Lines from the one containing "Every image in" through the final line of the data, restated word for word and free of pictures, make up the whole answer.

━━━ RECORDED INFORMATION ━━━

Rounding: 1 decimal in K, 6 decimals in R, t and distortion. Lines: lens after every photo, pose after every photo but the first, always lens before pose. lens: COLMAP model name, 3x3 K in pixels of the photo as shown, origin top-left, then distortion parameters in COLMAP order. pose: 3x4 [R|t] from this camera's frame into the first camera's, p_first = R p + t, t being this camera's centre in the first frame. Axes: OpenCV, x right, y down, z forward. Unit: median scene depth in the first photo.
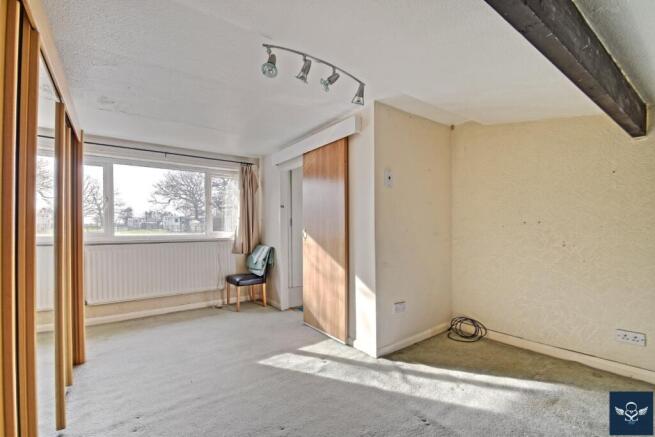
lens RADIAL K [[292.6, 0, 325.1], [0, 292.6, 221.2], [0, 0, 1]] dist [0.000818, -0.000227]
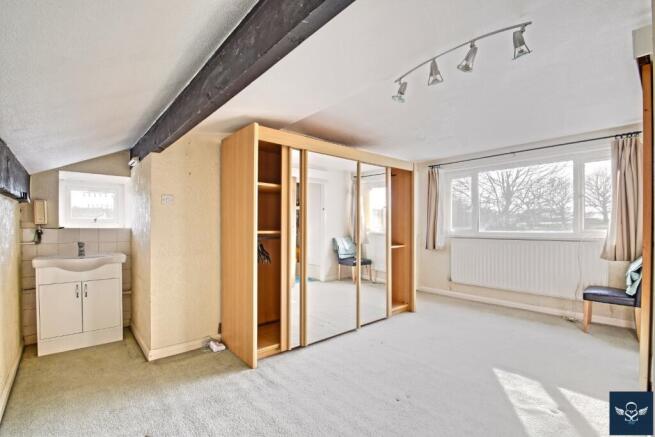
lens RADIAL K [[292.6, 0, 325.2], [0, 292.6, 225.3], [0, 0, 1]] dist [0.000818, -0.000227]
pose [[0.098835, 0.002449, -0.995101, 0.422406], [0.029141, 0.999561, 0.005354, -0.002578], [0.994677, -0.029527, 0.098720, 0.237706]]
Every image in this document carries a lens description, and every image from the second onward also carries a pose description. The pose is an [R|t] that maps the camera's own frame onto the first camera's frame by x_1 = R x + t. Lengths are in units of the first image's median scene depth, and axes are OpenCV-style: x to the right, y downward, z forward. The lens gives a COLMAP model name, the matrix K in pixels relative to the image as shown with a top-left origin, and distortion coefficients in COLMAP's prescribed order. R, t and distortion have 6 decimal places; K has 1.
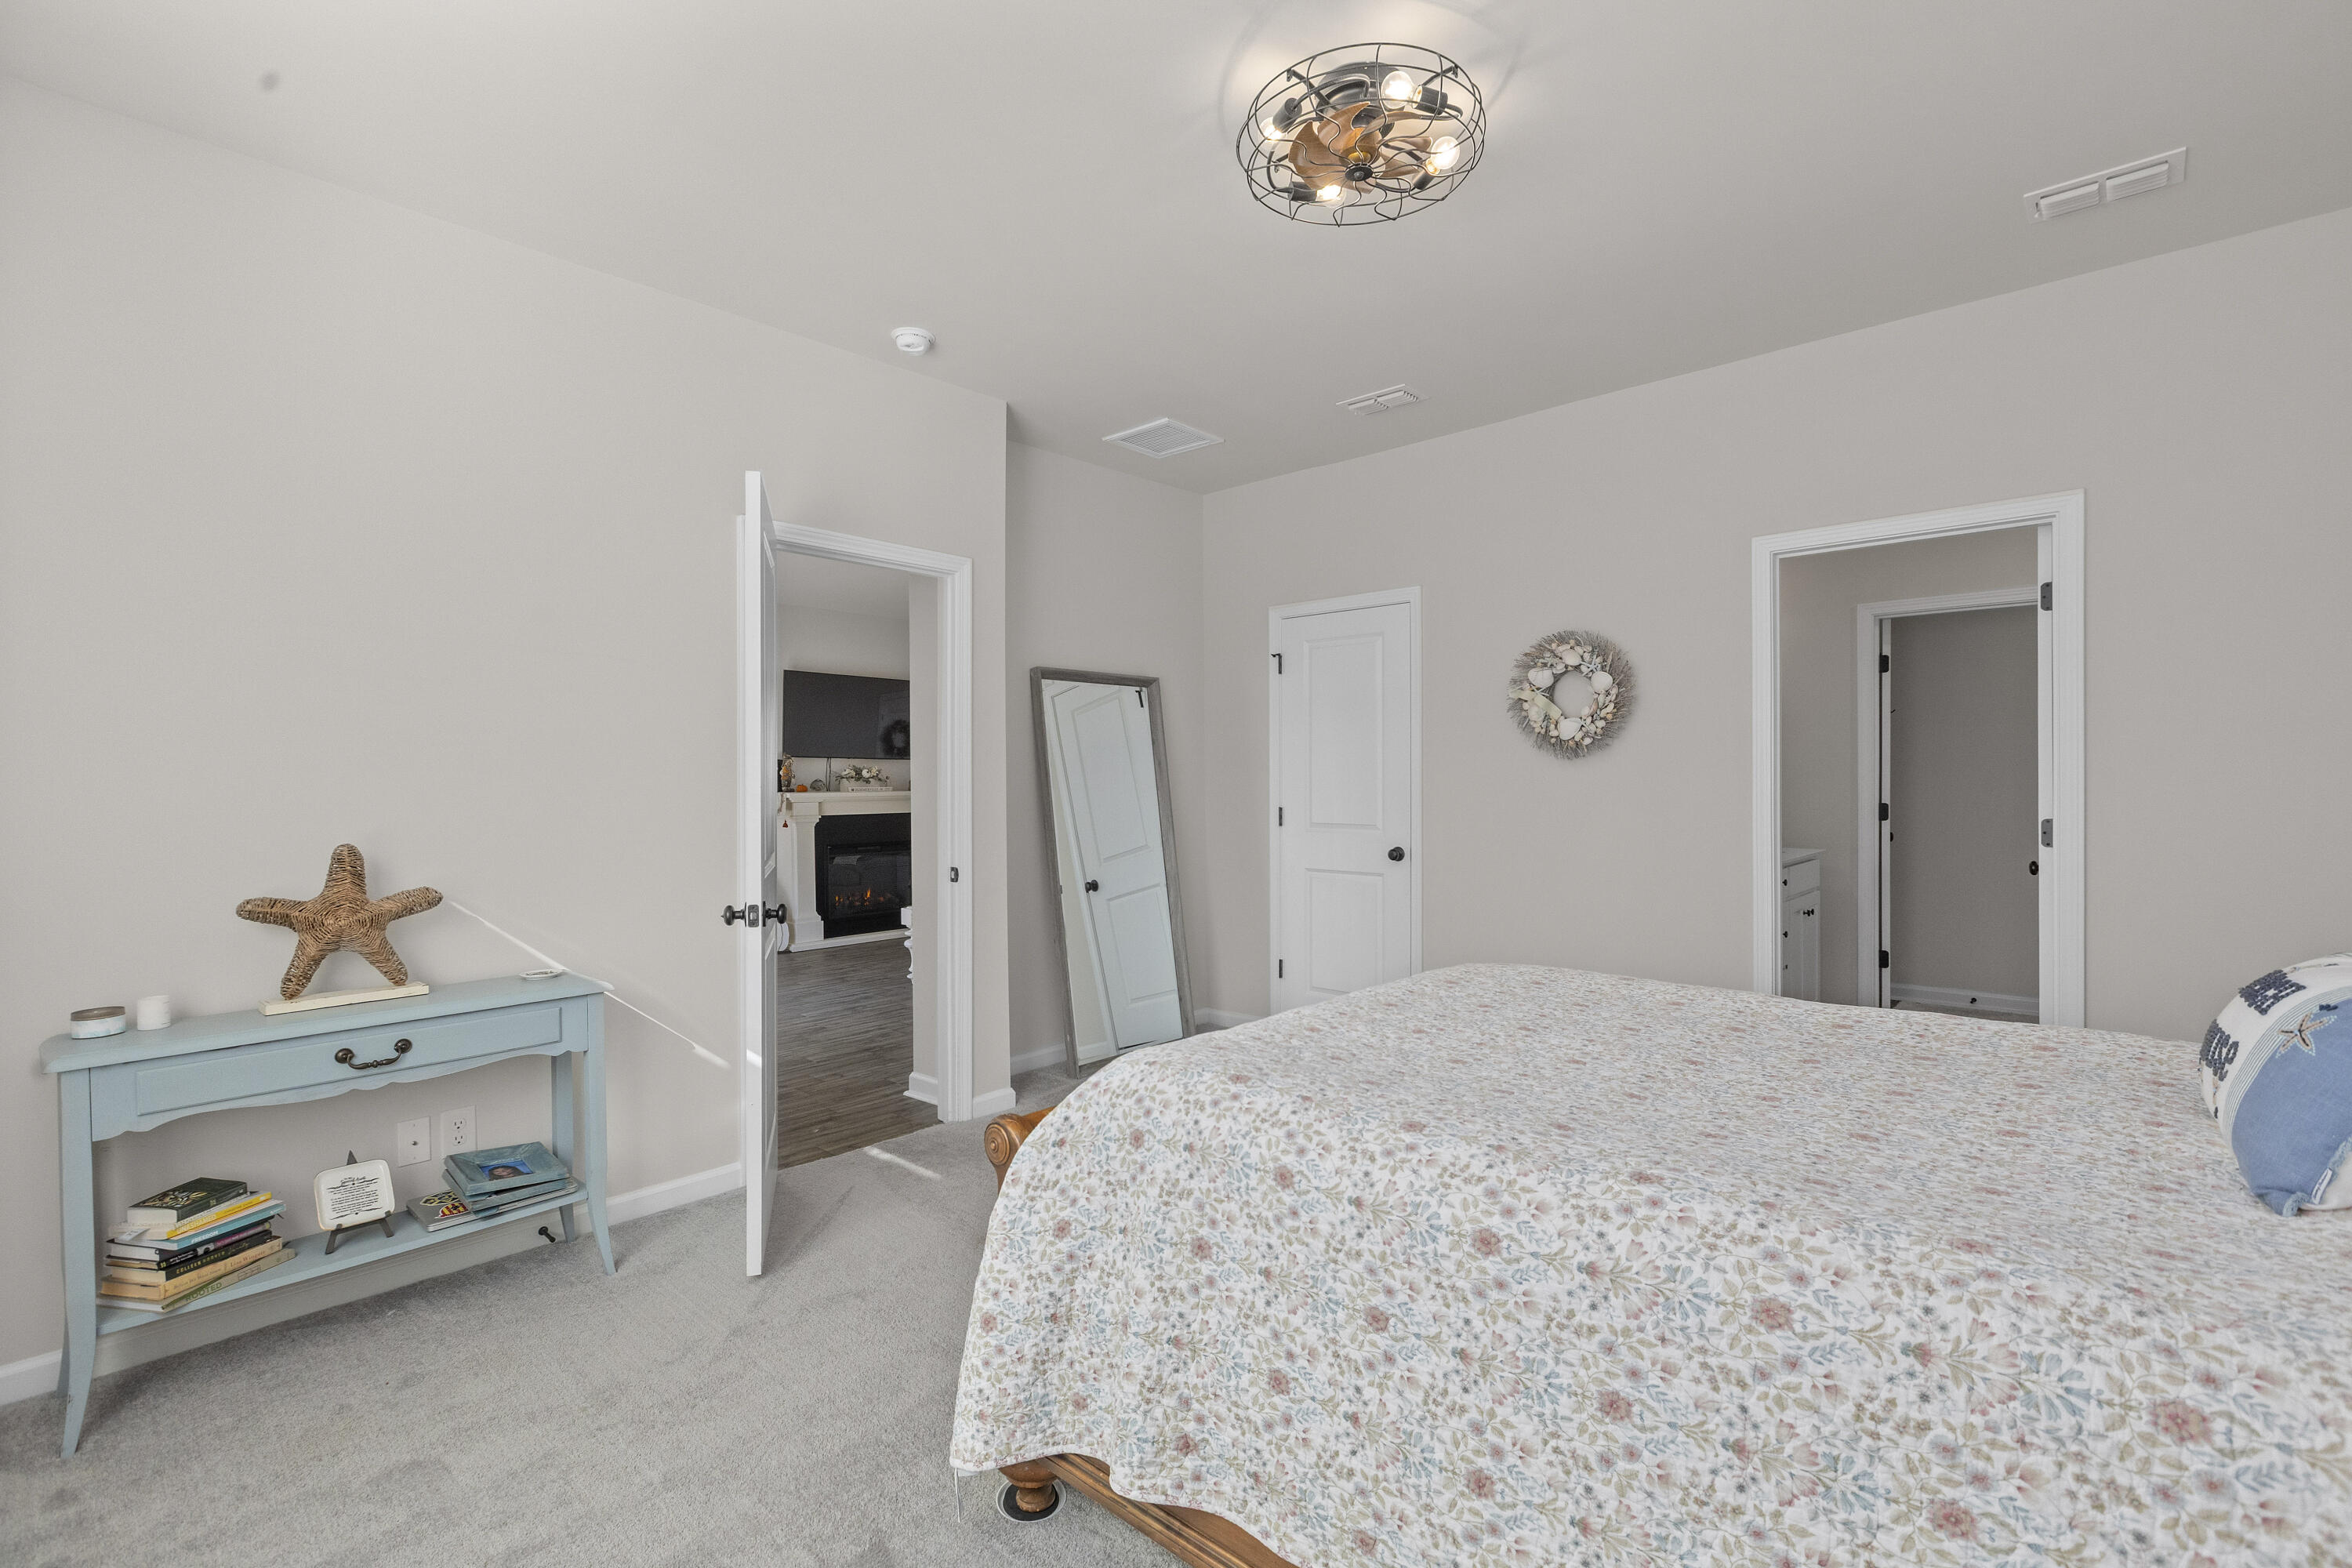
lens RADIAL K [[1056.6, 0, 1176.0], [0, 1056.6, 784.0], [0, 0, 1]] dist [0.002107, -0.000320]
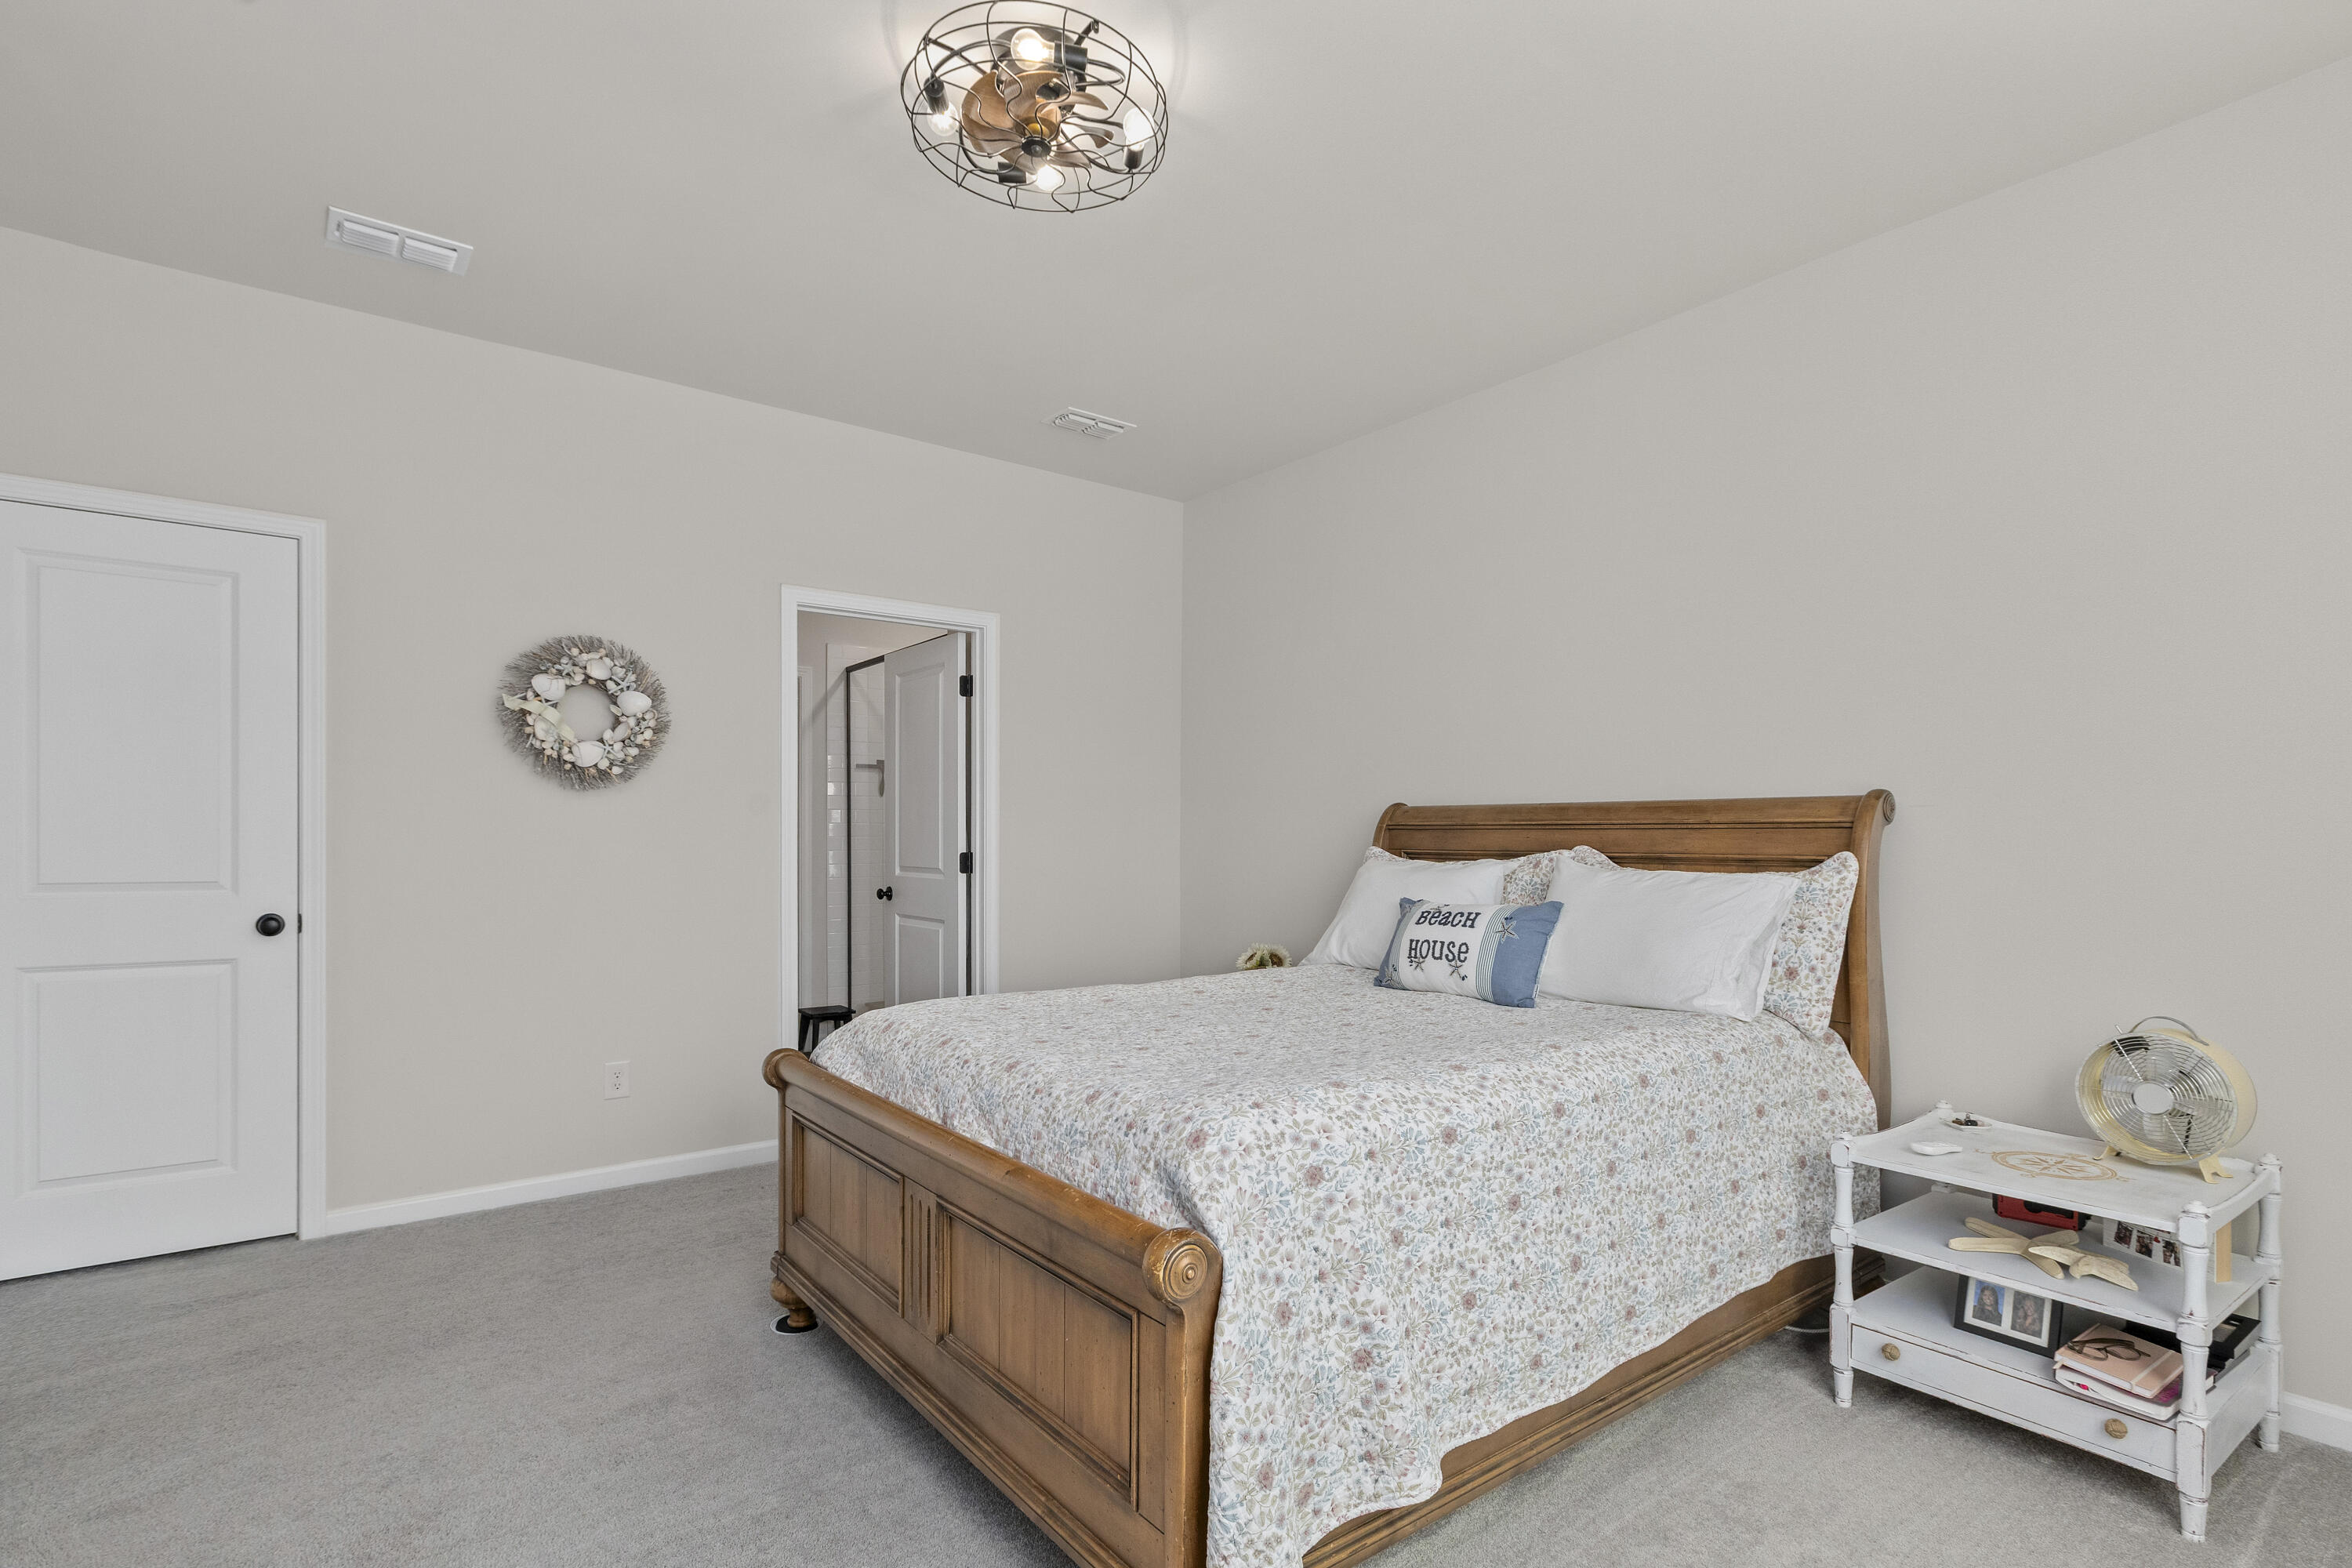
lens RADIAL K [[1101.5, 0, 1226.4], [0, 1101.5, 828.1], [0, 0, 1]] dist [-0.000922, 0.000277]
pose [[0.165197, 0.014451, 0.986155, -0.414884], [-0.005319, 0.999891, -0.013761, 0.016016], [-0.986246, -0.002972, 0.165256, 0.371532]]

━━━

**ANSWER BOX**
Every image in this document carries a lens description, and every image from the second onward also carries a pose description. The pose is an [R|t] that maps the camera's own frame onto the first camera's frame by x_1 = R x + t. Lengths are in units of the first image's median scene depth, and axes are OpenCV-style: x to the right, y downward, z forward. The lens gives a COLMAP model name, the matrix K in pixels relative to the image as shown with a top-left origin, and distortion coefficients in COLMAP's prescribed order. R, t and distortion have 6 decimal places; K has 1.
lens RADIAL K [[1056.6, 0, 1176.0], [0, 1056.6, 784.0], [0, 0, 1]] dist [0.002107, -0.000320]
lens RADIAL K [[1101.5, 0, 1226.4], [0, 1101.5, 828.1], [0, 0, 1]] dist [-0.000922, 0.000277]
pose [[0.165197, 0.014451, 0.986155, -0.414884], [-0.005319, 0.999891, -0.013761, 0.016016], [-0.986246, -0.002972, 0.165256, 0.371532]]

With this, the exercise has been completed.